I have been trying to find the frequency distribution of nouns in a given sentence. If I do this:
text = "This ball is blue, small and extraordinary. Like no other ball."
token_text= nltk.word_tokenize(text)
tagged_sent = nltk.pos_tag(token_text)
nouns= []
for word,pos in tagged_sent:
if pos in ['NN',"NNP"]:
nouns.append(word)
freq_nouns=nltk.FreqDist(nouns)
print freq_nouns
It considers "ball" and "ball." as separate words. So I went ahead and tokenized the sentence before tokenizing the words:
text = "This ball is blue, small and extraordinary. Like no other ball."
sentences = nltk.sent_tokenize(text)
words = [nltk.word_tokenize(sent)for sent in sentences]

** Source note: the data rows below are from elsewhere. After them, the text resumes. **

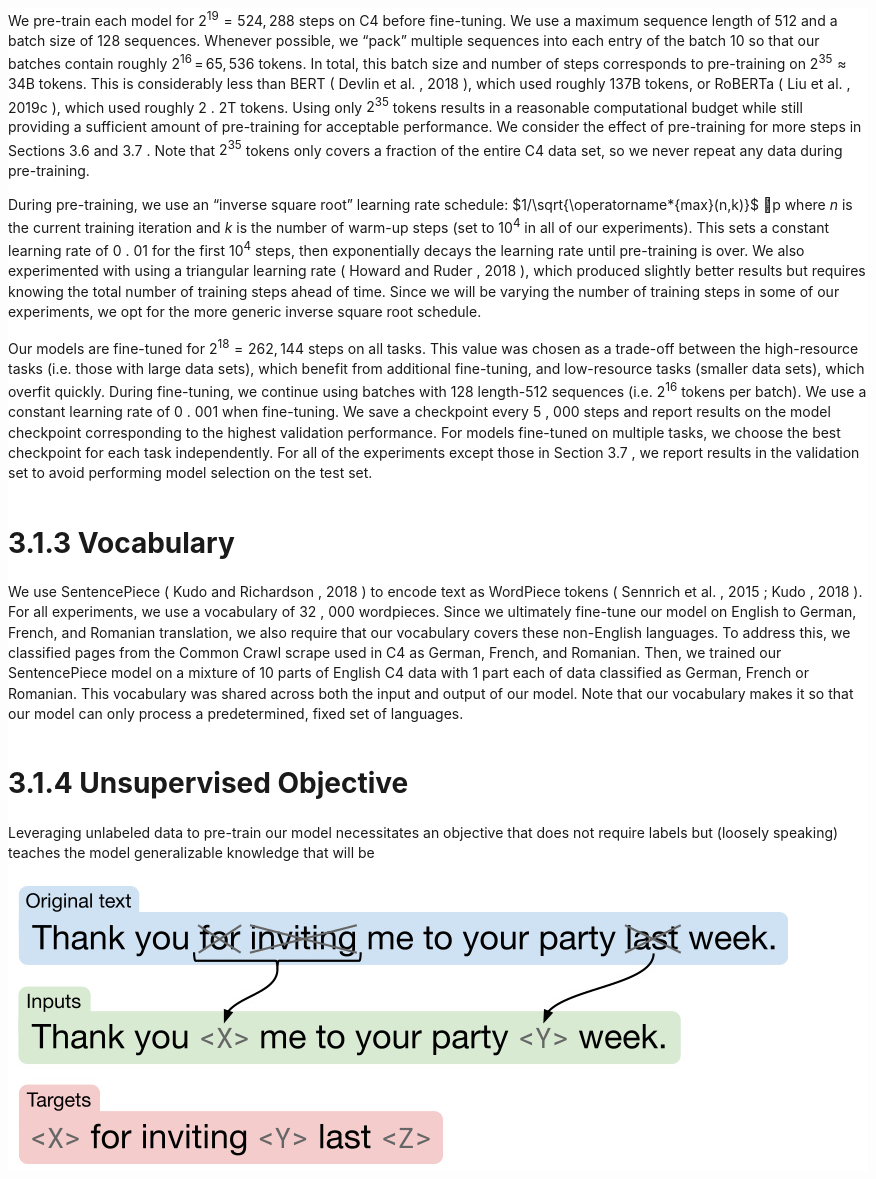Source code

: We pre-train each model for   $2^{19}=524{,}288$   steps on C4 before fine-tuning. We use a maximum sequence length of 512 and a batch size of 128 sequences. Whenever possible, we “pack” multiple sequences into each entry of the batch  $10$    so that our batches contain roughly   $2^{16}\,=\,65{,}536$   tokens. In total, this batch size and number of steps corresponds to pre-training on   $2^{35}\approx\mathrm{34B}$   tokens. This is considerably less than BERT ( Devlin et al. , 2018 ), which used roughly 137B tokens, or RoBERTa ( Liu et al. ,  2019c ), which used roughly 2 . 2T tokens. Using only   $2^{35}$    tokens results in a reasonable computational budget while still providing a sufficient amount of pre-training for acceptable performance. We consider the effect of pre-training for more steps in Sections  3.6  and  3.7 . Note that   $2^{35}$    tokens only covers a fraction of the entire C4 data set, so we never repeat any data during pre-training.  

During pre-training, we use an “inverse square root” learning rate schedule:   $1/\sqrt{\operatorname*{max}(n,k)}$  p where    $n$   is the current training iteration and    $k$   is the number of warm-up steps (set to   $10^{4}$  in all of our experiments). This sets a constant learning rate of 0 . 01 for the first   $10^{4}$    steps, then exponentially decays the learning rate until pre-training is over. We also experimented with using a triangular learning rate ( Howard and Ruder ,  2018 ), which produced slightly better results but requires knowing the total number of training steps ahead of time. Since we will be varying the number of training steps in some of our experiments, we opt for the more generic inverse square root schedule.  

Our models are fine-tuned for   $2^{18}=262{,}144$   steps on all tasks. This value was chosen as a trade-off between the high-resource tasks (i.e. those with large data sets), which benefit from additional fine-tuning, and low-resource tasks (smaller data sets), which overfit quickly. During fine-tuning, we continue using batches with 128 length-512 sequences (i.e.  $2^{16}$    tokens per batch). We use a constant learning rate of 0 . 001 when fine-tuning. We save a checkpoint every 5 , 000 steps and report results on the model checkpoint corresponding to the highest validation performance. For models fine-tuned on multiple tasks, we choose the best checkpoint for each task independently. For all of the experiments except those in Section  3.7 , we report results in the validation set to avoid performing model selection on the test set.  

# 3.1.3 Vocabulary  

We use SentencePiece ( Kudo and Richardson ,  2018 ) to encode text as WordPiece tokens ( Sennrich et al. ,  2015 ;  Kudo ,  2018 ). For all experiments, we use a vocabulary of 32 , 000 wordpieces. Since we ultimately fine-tune our model on English to German, French, and Romanian translation, we also require that our vocabulary covers these non-English languages. To address this, we classified pages from the Common Crawl scrape used in C4 as German, French, and Romanian. Then, we trained our SentencePiece model on a mixture of 10 parts of English C4 data with 1 part each of data classified as German, French or Romanian. This vocabulary was shared across both the input and output of our model. Note that our vocabulary makes it so that our model can only process a predetermined, fixed set of languages.  

# 3.1.4 Unsupervised Objective  

Leveraging unlabeled data to pre-train our model necessitates an objective that does not require labels but (loosely speaking) teaches the model generalizable knowledge that will be  

![](images/9747c6d3a29ac62c5fa9d3be33fda682171b029a07455079f323a14f490a3777.jpg)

tagged_sent = [nltk.pos_tag(sent)for sent in words]
nouns= []
for word,pos in tagged_sent:
if pos in ['NN',"NNP"]:
nouns.append(word)
freq_nouns=nltk.FreqDist(nouns)
print freq_nouns
It gives the following error:
Traceback (most recent call last):
File "C:\beautifulsoup4-4.3.2\Trial.py", line 19, in <module>
for word,pos in tagged_sent:
ValueError: too many values to unpack
What am I doing wrong? Please help.